• [Text zur Durchsicht]
▽
Es zeigt aber auch ein deutlich vergrössertes Selbstbewusstsein der kurdischen Identität, die sich in der gegenseitigen Solidarität und in den autonomen Strukturen bestärkt.
Resümee
"All diese unterschiedlichen Entwicklungen können nicht getrennt von den Ambitionen der regierenden Partei für Gerechtigkeit und Aufschwung (AKP) und vor allem von Erdogan zum Machterhalt und zur Vorherrschaft in der Türkei gesehen werden", so Hülya Üçpinar und Andreas Speck. [29]Erdogan hatte entschieden, den Posten als Premierminister aufzugeben und wurde 2014 erster direkt gewählter Präsident, der nach der aktuellen Verfassung allerdings nur eine symbolische Rolle hat.
Dies verband er jedoch mit der Absicht, eine Verfassungsänderung durchzusetzen, die dem Präsidenten weit mehr Befugnisse geben würde, ähnlich dem Präsidialsystem in Frankreich oder den USA. Mit dem Einzug der HDP ins Parlament und der schwindenden Zustimmung für die AKP drohte dies zu scheitern. Daraufhin setzte Präsident Erdogan auf Konfrontation.
△
• [Aufgaben]
a – Welches Amt übernahm Erdogan laut dem Text über die türkische Politik im Jahr 2014?
b – Führe den Text über die türkische Politik im Anschluss an seinen letzten Satz fort.

Gespeicherte Einträge
▽
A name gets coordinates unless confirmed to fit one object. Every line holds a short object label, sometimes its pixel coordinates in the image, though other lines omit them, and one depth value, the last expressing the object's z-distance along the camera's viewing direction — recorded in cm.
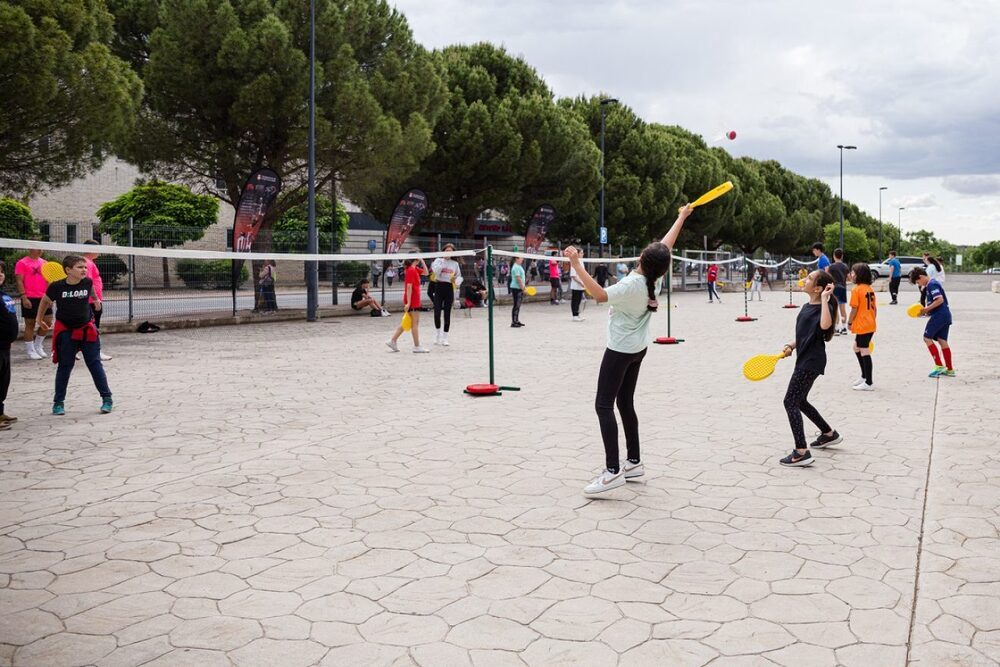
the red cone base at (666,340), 1653
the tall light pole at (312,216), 2089
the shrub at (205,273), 2036
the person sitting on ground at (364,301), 2445
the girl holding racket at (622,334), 575
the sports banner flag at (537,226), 3369
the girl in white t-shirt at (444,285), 1502
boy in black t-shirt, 862
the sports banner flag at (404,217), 2614
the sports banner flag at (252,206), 2159
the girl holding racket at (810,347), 665
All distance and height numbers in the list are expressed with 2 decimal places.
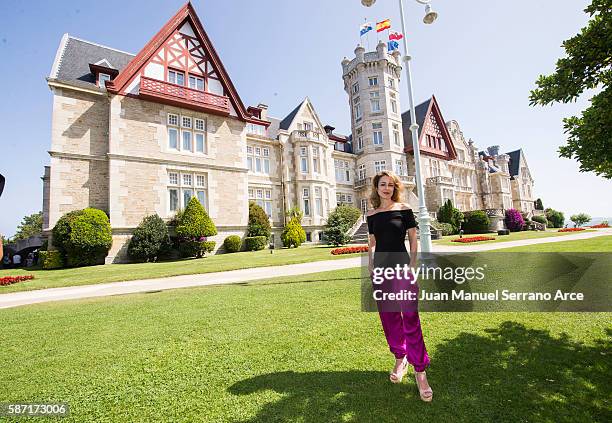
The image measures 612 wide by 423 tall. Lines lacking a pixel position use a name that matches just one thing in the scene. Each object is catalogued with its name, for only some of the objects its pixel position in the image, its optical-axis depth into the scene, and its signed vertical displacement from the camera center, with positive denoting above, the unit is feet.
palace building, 56.08 +25.43
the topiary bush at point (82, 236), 48.65 +2.34
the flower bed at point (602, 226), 95.89 -2.86
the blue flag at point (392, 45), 49.77 +33.68
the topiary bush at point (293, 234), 76.62 +0.60
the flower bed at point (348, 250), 49.92 -3.18
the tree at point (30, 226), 170.50 +16.95
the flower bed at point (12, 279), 32.34 -3.19
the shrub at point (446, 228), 94.30 -0.33
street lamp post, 27.12 +9.58
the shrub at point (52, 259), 49.53 -1.49
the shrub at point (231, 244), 65.67 -0.89
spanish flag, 68.70 +51.45
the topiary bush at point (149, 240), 53.88 +0.92
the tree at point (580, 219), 150.30 +0.10
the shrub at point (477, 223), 104.27 +1.03
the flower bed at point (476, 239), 63.49 -3.25
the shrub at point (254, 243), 68.39 -1.00
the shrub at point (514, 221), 113.19 +0.90
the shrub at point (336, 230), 66.85 +0.86
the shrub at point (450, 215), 101.72 +4.27
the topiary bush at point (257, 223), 70.74 +4.03
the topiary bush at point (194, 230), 58.08 +2.52
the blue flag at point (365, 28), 79.82 +58.91
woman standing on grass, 8.58 -0.80
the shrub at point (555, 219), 157.69 +0.96
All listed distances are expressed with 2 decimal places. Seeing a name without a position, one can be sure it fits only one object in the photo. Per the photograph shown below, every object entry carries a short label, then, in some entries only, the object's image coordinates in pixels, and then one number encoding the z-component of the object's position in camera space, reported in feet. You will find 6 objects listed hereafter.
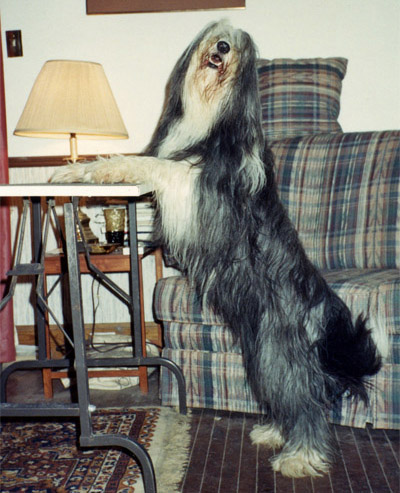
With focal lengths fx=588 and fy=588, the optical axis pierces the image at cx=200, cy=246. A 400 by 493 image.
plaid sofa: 6.57
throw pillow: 9.01
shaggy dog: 5.91
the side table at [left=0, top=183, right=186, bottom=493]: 4.78
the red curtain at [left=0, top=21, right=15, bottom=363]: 9.69
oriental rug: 5.73
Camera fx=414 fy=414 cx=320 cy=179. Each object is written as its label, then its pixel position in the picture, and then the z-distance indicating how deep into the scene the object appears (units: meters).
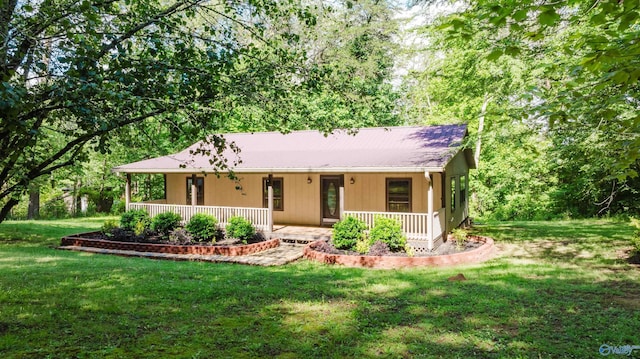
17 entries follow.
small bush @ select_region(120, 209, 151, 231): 15.60
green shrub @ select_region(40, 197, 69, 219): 27.41
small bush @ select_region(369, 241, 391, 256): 11.70
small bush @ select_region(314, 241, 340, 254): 12.29
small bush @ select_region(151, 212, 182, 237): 15.15
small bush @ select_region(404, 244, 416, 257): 11.59
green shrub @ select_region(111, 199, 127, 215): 27.84
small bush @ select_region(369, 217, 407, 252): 12.05
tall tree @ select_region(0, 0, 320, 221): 3.72
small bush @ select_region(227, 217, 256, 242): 13.98
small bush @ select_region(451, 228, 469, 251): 13.06
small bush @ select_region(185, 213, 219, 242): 14.30
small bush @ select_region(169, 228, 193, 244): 14.32
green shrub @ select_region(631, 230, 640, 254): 10.55
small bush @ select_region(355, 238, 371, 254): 11.75
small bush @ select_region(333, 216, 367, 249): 12.25
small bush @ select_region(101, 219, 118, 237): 15.41
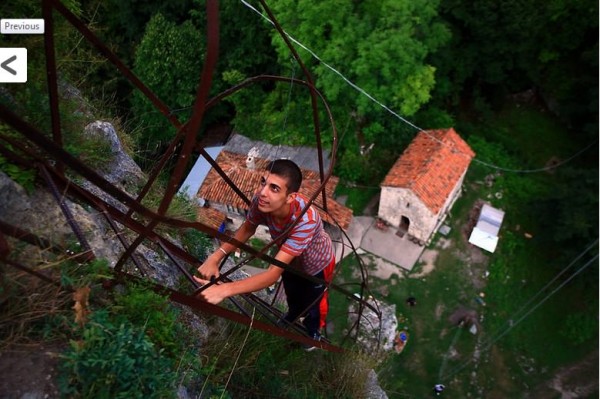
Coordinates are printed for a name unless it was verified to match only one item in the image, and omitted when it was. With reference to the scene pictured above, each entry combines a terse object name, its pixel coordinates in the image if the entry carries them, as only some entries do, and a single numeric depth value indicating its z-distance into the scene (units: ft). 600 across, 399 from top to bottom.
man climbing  12.57
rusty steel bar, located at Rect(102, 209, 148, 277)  12.16
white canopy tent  53.52
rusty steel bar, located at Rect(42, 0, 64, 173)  10.15
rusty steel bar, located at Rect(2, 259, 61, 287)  9.86
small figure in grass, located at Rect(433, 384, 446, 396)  45.47
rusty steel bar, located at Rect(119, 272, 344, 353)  12.19
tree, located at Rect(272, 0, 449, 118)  46.78
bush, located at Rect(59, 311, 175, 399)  9.73
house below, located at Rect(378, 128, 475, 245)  50.03
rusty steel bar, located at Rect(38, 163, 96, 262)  10.93
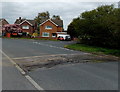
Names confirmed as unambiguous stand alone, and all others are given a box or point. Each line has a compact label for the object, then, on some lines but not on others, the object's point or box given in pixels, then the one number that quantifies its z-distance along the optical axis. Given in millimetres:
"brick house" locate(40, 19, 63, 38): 32271
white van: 25874
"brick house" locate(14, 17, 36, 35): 35550
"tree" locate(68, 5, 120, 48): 11968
△
• [Lösungen]
a – Er wurde 2014 der erste direkt gewählte Präsident.

b –
"Der gegenwärtige Krieg in den kurdischen Regionen der Türkei und die zunehmende willkürliche und brutale Unterdrückung jedweder oppositioneller Stimmen in der Türkei, wie die Repressionen gegen die mehr als 1.000 AkademikerInnen, die eine Erklärung gegen das Vorgehen in den kurdischen Regionen der Türkei unterzeichnet hatten, kann als verzweifelter (und mit Gewalt durchgesetzter) Versuch gesehen werden, das zu erreichen, was anders nicht zu erreichen ist", so Hülya Üçpinar und Andreas Speck. "Erdogan und die AKP sind angeschlagen und verzweifelt. Sie haben keinen Plan B. Das macht es noch gefährlicher, weil sie alles daran setzen werden, den Plan A umzusetzen."
Aber auch die Strategie der kurdischen Milizen in der Türkei ist gescheitert. Nichts ist von dem Versuch geblieben, die türkischen Sicherheitskräfte am Eindringen in die Städte zu hindern. Ganz im Gegenteil, die Innenstädte sind zerstört und werden nun auch noch zwangsweise enteignet, die Bevölkerung faktisch vertrieben. Der Vizechef der PKK, Cemil Bayik, sprach von einem ‚Recht auf Vergeltung' und drohte der Türkei damit, den Krieg in die Städte zu tragen. [30]
Die Eskalation auf kurdischer Seite spielt der Propagandamaschine von Erdogan in die Hände, weil sie den Krieg und die Repressionen legitimiert.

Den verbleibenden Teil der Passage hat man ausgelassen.